→ **Extract provided**:
From the Editors of E/The Environmental Magazine

Wash Before Eating
Is there a way to wash the pesticides off fruits and vegetables before we eat them?

Many fruits and vegetables sold in the United States today are treated with pesticides, and residues of these potentially harmful chemicals often remain on their surfaces. Rinsing all produce thoroughly before eating is always a good idea, but many pesticides, fungicides and other agricultural chemicals are trapped under a wax coating that was added to resist water and prolong shelf life. Rinsing produce with just plain water is not enough to do that job. Several companies have developed products that can help.

Organiclean - containing extracts from coconut, sugar cane, sugar maple, bilberry, orange and lemon - is completely biodegradable, organic and a registered kosher product. The manufacturer claims that the product is ideal for hard-to-clean produce like strawberries, raspberries, spinach, lettuce and broccoli. It comes in an eight-ounce plastic spray bottle.

Another option is Veggie-Wash, from Citrus Magic. Made of natural vegetable-based ingredients from citrus fruit, corn and coconut, and containing no preservatives, Veggie-Wash comes in a 16-ounce or 32-ounce spray bottles as well as gallon refills. Meanwhile, Fit Fruit & Vegetable Wash spray is made from citric acid and grapefruit oil and claims to remove 98 percent more pesticides, waxes and other contaminants versus washing with water alone. Fit comes in 12-ounce spray bottles and 32-ounce refills.

For those inclined to more homespun solutions, various combinations of common pantry items work well, too. One recipe calls for soaking produce for five minutes in a 50/50 solution of white vinegar and water, while another calls for spraying fruits and vegetables with a combination of one tablespoon of lemon juice, two tablespoons of baking soda and one cup of water. Meanwhile, Consumer Reports says that a diluted wash of dish detergent followed by a tap water rinse eliminates pesticide residues on most fruits and vegetables. After any such treatments, all produce should be rinsed thoroughly in plain water prior to eating or cooking.

Some analysts think that washing produce is not needed given strict Food and Drug Administration regulations about pesticide residues. "In the U.S., theres very little produce with pesticide residues anywhere near the allowed tolerance levels," says Elizabeth Andress, a food safety specialist with the University of Georgias Center for Food Safety. "If you use a produce wash, you may be reducing the levels of pesticide residues," she says. "But the levels were nowhere near harmful to begin with."

Nonetheless, the U.S. Environmental Protection Agency says that the only way to ensure avoidance of pesticide residues is to buy certified organic produce only. The majority of supermarkets in the U.S. stock pesticide-free organic produce for those willing to spend a few more pennies per item. Consumers should note, however, that even organic produce should be washed before eaten, even if just to remove the impurities caused by human handling.

→ **Record excerpts**:
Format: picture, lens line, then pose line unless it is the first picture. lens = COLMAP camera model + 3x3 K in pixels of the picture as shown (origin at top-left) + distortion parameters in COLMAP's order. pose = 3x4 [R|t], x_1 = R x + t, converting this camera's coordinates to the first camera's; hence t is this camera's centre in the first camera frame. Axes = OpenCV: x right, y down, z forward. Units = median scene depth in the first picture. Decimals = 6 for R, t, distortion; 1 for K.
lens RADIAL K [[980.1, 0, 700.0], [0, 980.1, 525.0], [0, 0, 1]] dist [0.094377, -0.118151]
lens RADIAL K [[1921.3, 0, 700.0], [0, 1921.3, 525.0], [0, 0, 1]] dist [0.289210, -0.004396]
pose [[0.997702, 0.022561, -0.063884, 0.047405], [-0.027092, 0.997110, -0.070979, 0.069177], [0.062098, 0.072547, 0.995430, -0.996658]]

---

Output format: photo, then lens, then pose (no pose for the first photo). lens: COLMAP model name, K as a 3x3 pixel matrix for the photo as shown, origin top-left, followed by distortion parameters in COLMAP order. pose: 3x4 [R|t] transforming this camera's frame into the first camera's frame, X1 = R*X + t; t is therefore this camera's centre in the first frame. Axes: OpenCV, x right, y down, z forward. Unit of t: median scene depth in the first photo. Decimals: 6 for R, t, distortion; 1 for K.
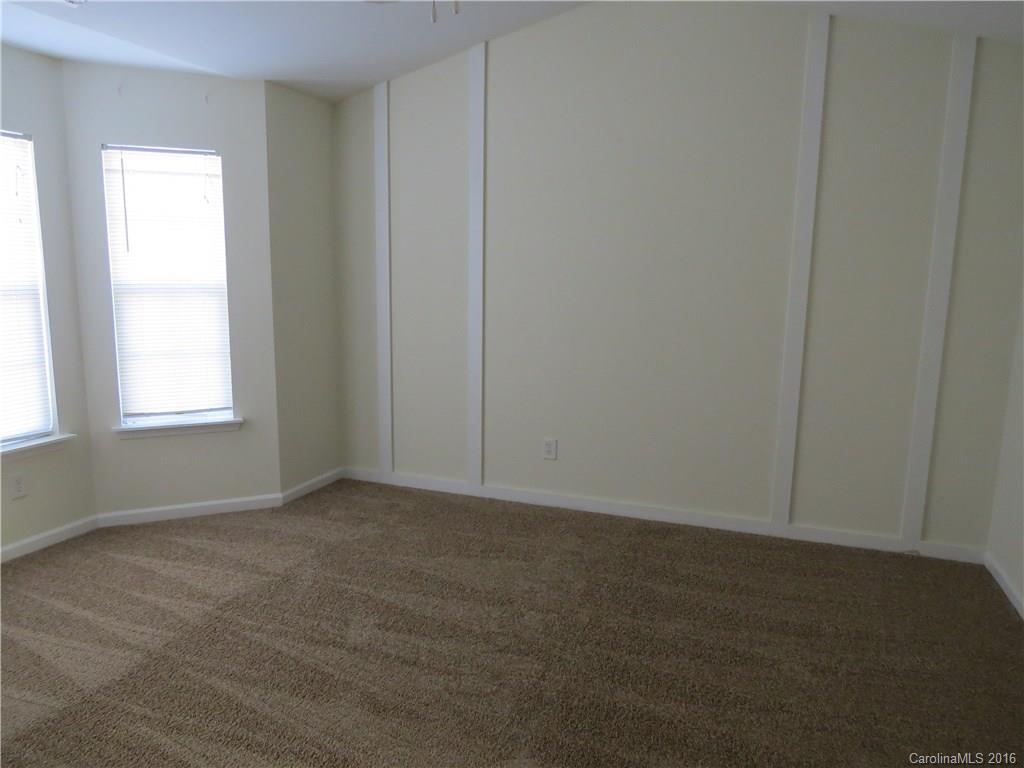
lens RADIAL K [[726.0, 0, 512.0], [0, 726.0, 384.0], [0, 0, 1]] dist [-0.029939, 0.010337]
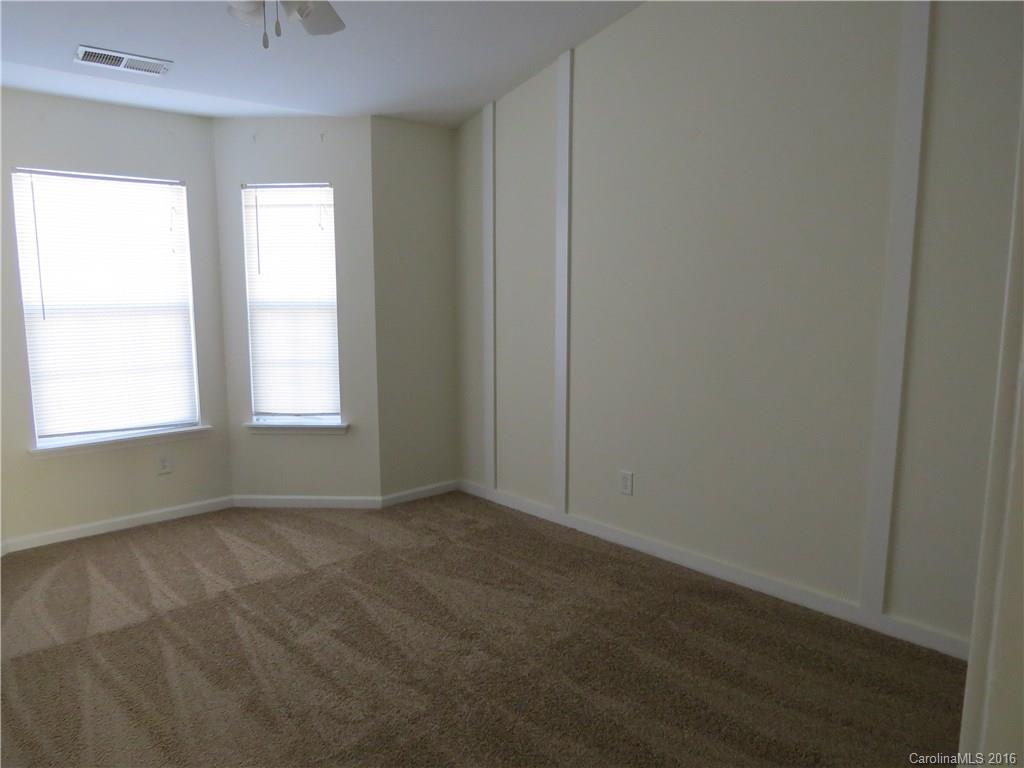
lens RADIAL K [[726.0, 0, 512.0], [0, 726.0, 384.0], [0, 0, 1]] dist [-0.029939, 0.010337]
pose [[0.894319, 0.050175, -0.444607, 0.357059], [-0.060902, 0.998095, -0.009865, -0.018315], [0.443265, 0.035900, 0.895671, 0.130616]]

→ **Problem to work on**:
In the article on washing pesticides off produce, how long does the homemade vinegar recipe call for soaking fruits and vegetables?

→ **Answer to this exercise**:
Five minutes, in a 50/50 solution of white vinegar and water.